> [SOURCE DOCUMENT]:
------------------------------------------------------------------------

Our devices show a contact resistance of 23.5 Ω leading to 0.117 Ω per µm (4.7 K Ω µm) and a contact resistivity of 1.4 Ω µm² through Cr–Pd–Au contact to pure plasma etched 1D edge-of the graphene. These devices may find application in future graphene-integrated low-power electronic devices and fast-charging electrodes.

Results and discussion

The one-dimensional schematic of the Cr-Pd-Au edge contact device is presented in Fig. 1a, where the Cr–Pd–Au edge is in contact with the 1D edge of the graphene atoms. This is the only contact for charge carrier transport in graphene; we observe that these devices show lesser contact resistance (< 40 Ω between two electrodes) than our previously fabricated top contact devices with the same contact geometry showing > 1 K Ω between two electrodes. The inset in Fig. 1a shows the metal-graphene transmission line which is similar to the model presented in²⁶. The microscope image of the device with a graphene channel length of 3 µm, and channel width of 200 µm is shown in Fig. 1b. The Raman signal of the single-layer graphene used in our devices is transferred to PET as shown in Fig. 1c. To show our fabrication's robustness and scalability, we repeated this fabrication for three devices with variable channel lengths integrated over a 7 × 7 mm chip as shown in Fig. 1d. The microscope images of three devices in Fig. 1d reveal channel lengths of 5, 10, and 20 µm. The SEM image of the graphene on PET is shown in Fig. 1e, where, patches show the multi-layer regions and non-patch regions present the single-layer graphene.

------------------------------------------------------------------------

> [EXCERPTED RECORDS]:
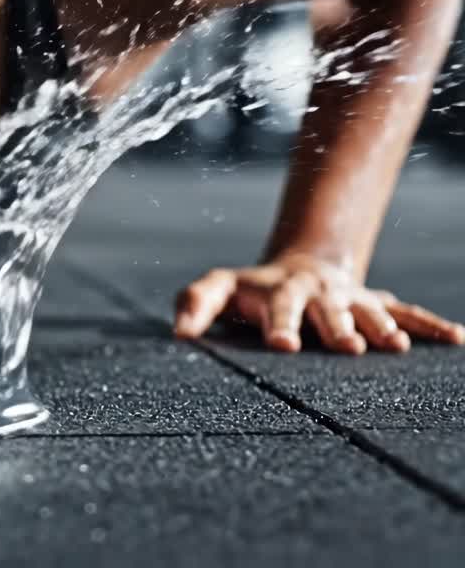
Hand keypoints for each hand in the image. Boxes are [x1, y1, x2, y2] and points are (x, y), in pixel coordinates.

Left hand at [173, 254, 464, 354]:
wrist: (296, 269)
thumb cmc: (249, 292)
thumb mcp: (217, 290)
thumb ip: (195, 305)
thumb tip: (178, 334)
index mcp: (278, 291)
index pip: (277, 308)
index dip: (280, 325)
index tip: (282, 346)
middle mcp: (318, 292)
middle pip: (328, 310)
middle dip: (338, 328)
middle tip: (346, 348)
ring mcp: (350, 297)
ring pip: (369, 311)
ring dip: (381, 328)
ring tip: (395, 347)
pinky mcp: (375, 304)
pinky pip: (407, 312)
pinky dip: (431, 325)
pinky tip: (456, 339)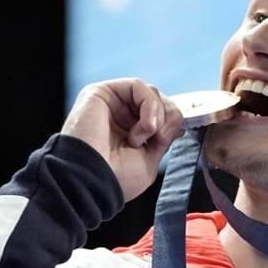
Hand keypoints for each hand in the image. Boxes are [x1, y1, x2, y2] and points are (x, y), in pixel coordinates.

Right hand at [62, 78, 185, 201]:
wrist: (89, 182)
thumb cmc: (115, 179)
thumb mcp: (149, 159)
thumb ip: (163, 136)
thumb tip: (177, 119)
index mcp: (129, 133)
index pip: (160, 116)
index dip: (171, 123)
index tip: (167, 140)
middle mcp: (119, 116)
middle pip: (159, 102)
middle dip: (167, 120)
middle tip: (158, 140)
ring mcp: (110, 103)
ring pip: (152, 93)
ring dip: (157, 116)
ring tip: (142, 138)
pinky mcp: (100, 92)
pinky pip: (139, 86)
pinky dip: (150, 105)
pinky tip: (143, 128)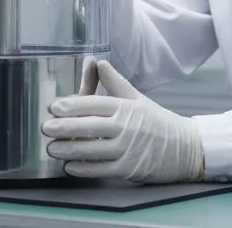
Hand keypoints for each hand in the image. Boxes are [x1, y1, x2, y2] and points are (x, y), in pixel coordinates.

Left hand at [42, 59, 204, 183]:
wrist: (186, 148)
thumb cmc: (158, 122)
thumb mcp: (138, 98)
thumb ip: (115, 82)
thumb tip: (98, 62)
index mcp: (125, 107)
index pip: (93, 104)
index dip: (71, 105)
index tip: (53, 107)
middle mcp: (125, 126)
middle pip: (88, 126)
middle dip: (64, 127)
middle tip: (45, 127)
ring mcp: (127, 148)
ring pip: (91, 149)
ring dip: (68, 149)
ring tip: (51, 148)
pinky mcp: (129, 169)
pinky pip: (101, 169)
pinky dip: (83, 169)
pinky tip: (69, 167)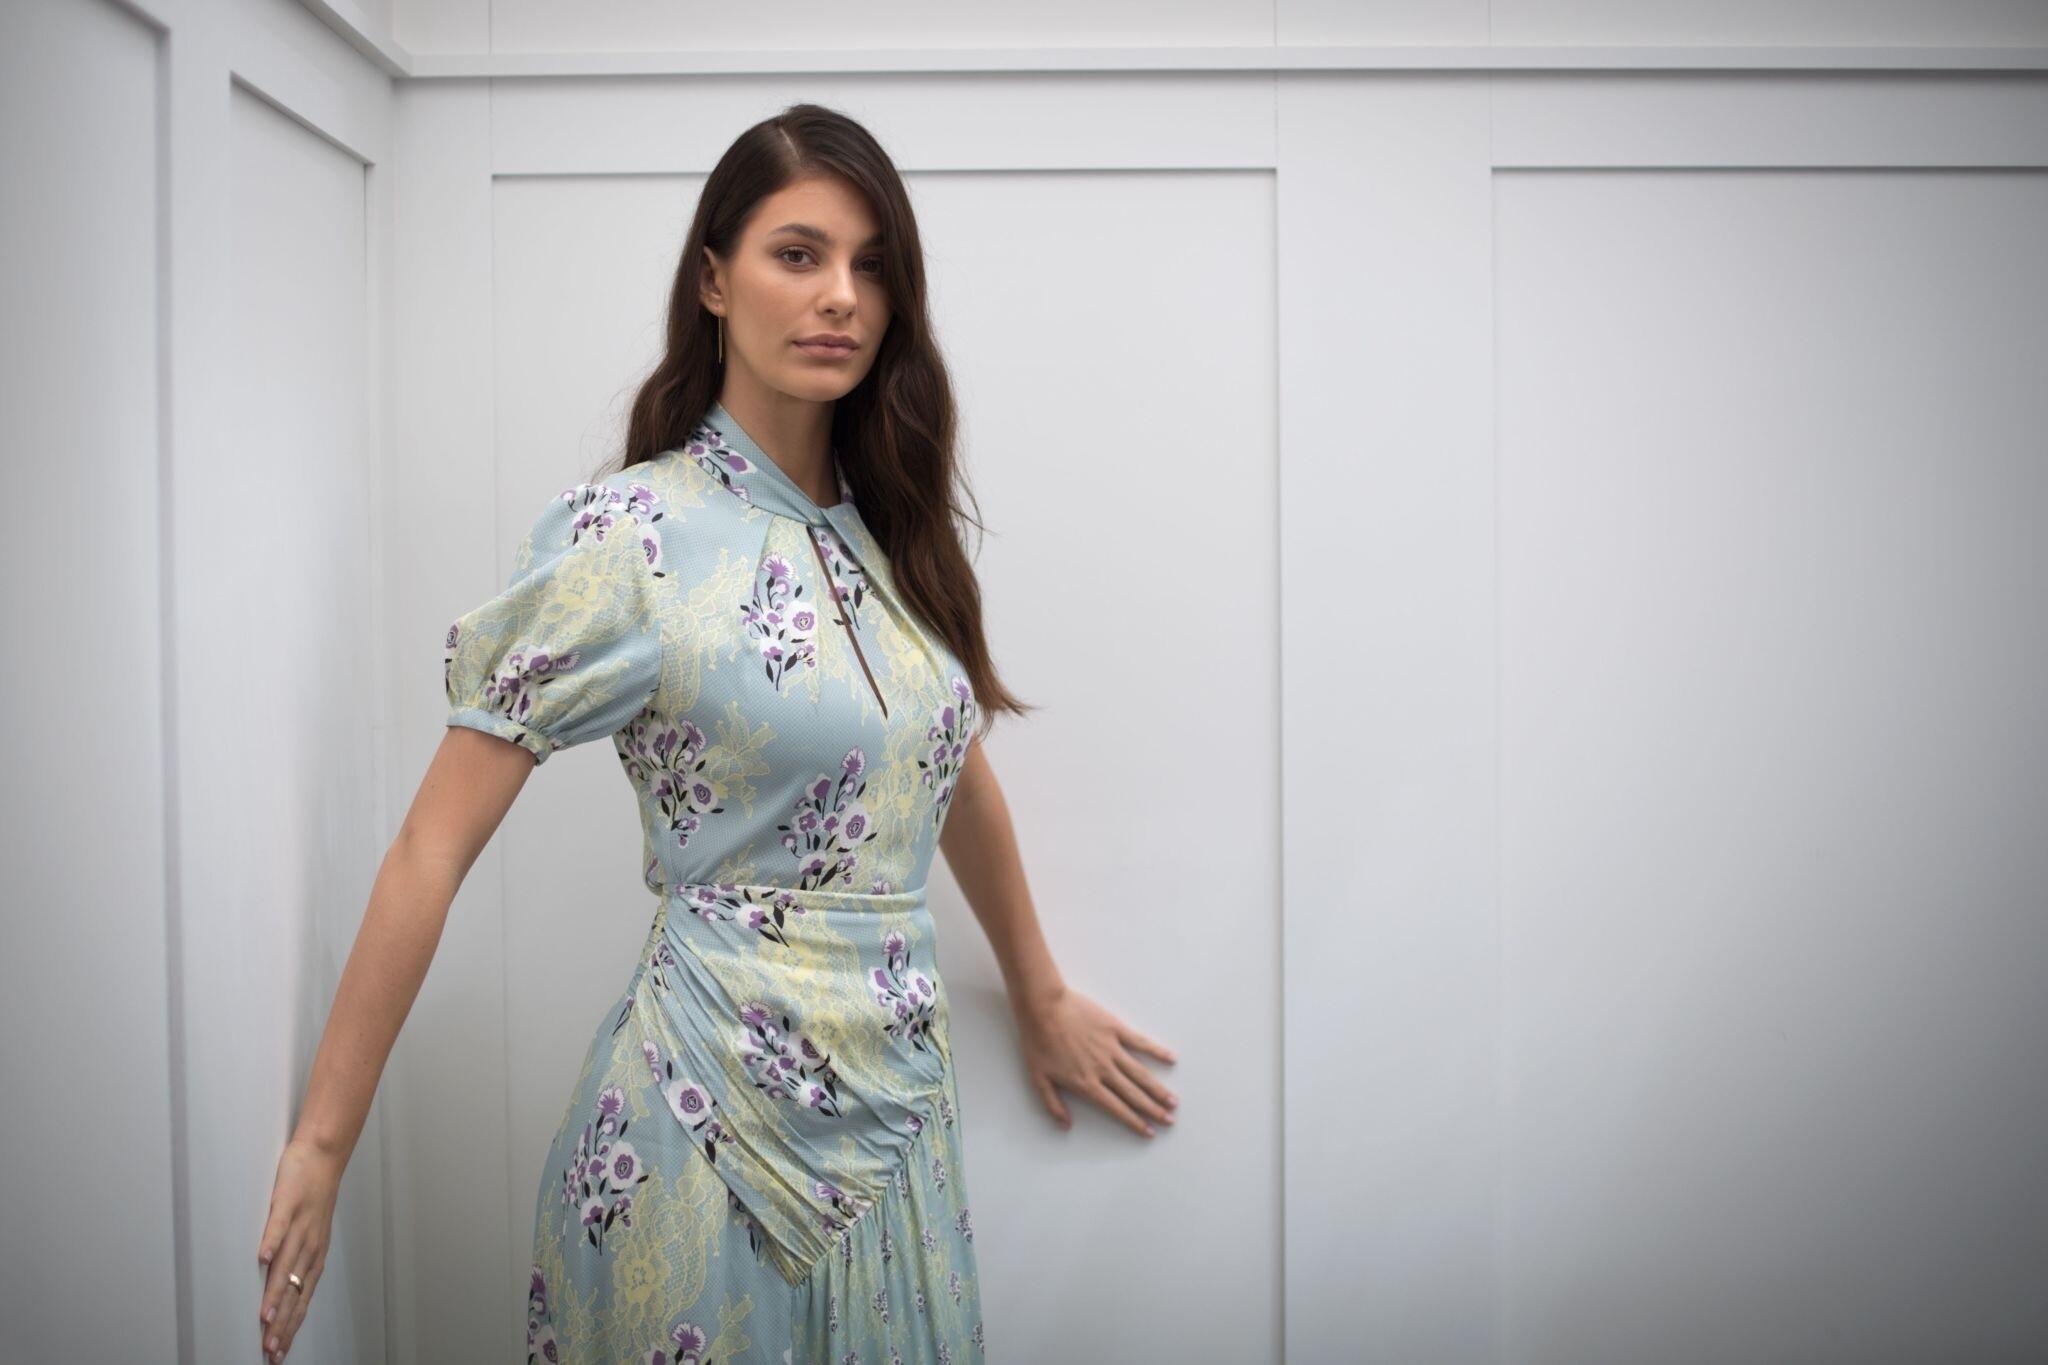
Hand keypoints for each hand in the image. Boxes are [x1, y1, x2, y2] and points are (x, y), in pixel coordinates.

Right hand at [256, 1137, 344, 1361]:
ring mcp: (300, 1225)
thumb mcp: (308, 1234)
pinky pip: (280, 1225)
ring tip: (263, 1319)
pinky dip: (272, 1241)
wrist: (323, 1156)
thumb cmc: (312, 1196)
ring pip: (287, 1266)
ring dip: (275, 1293)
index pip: (301, 1299)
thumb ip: (295, 1261)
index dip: (290, 1326)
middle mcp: (310, 1245)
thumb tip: (281, 1292)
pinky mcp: (289, 1203)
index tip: (278, 1353)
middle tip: (270, 1350)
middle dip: (282, 1323)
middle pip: (294, 1291)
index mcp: (314, 1256)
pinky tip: (261, 1259)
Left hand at [1013, 984, 1178, 1137]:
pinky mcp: (1115, 1029)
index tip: (1149, 1132)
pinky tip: (1171, 1059)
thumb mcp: (1037, 1078)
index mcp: (1086, 1084)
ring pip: (1141, 1074)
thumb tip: (1066, 1125)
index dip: (1134, 1122)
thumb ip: (1052, 1105)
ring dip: (1158, 1089)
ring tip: (1173, 1101)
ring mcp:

------------------------------------------------------------------------

> [LIST OF TASKS]:
a) Could you quote the graphene edge-contact excerpt from "Our devices show" to "and fast-charging electrodes."?
b) Which graphene channel lengths does the graphene edge-contact excerpt give for its devices?
The lines were taken from a separate source, not from the graphene edge-contact excerpt.

> [PER-TASK ANSWERS]:
a)
Our devices show a contact resistance of 23.5 Ω leading to 0.117 Ω per µm (4.7 K Ω µm) and a contact resistivity of 1.4 Ω µm² through Cr–Pd–Au contact to pure plasma etched 1D edge-of the graphene. These devices may find application in future graphene-integrated low-power electronic devices and fast-charging electrodes.

b) 3 µm, 5 µm, 10 µm, 20 µm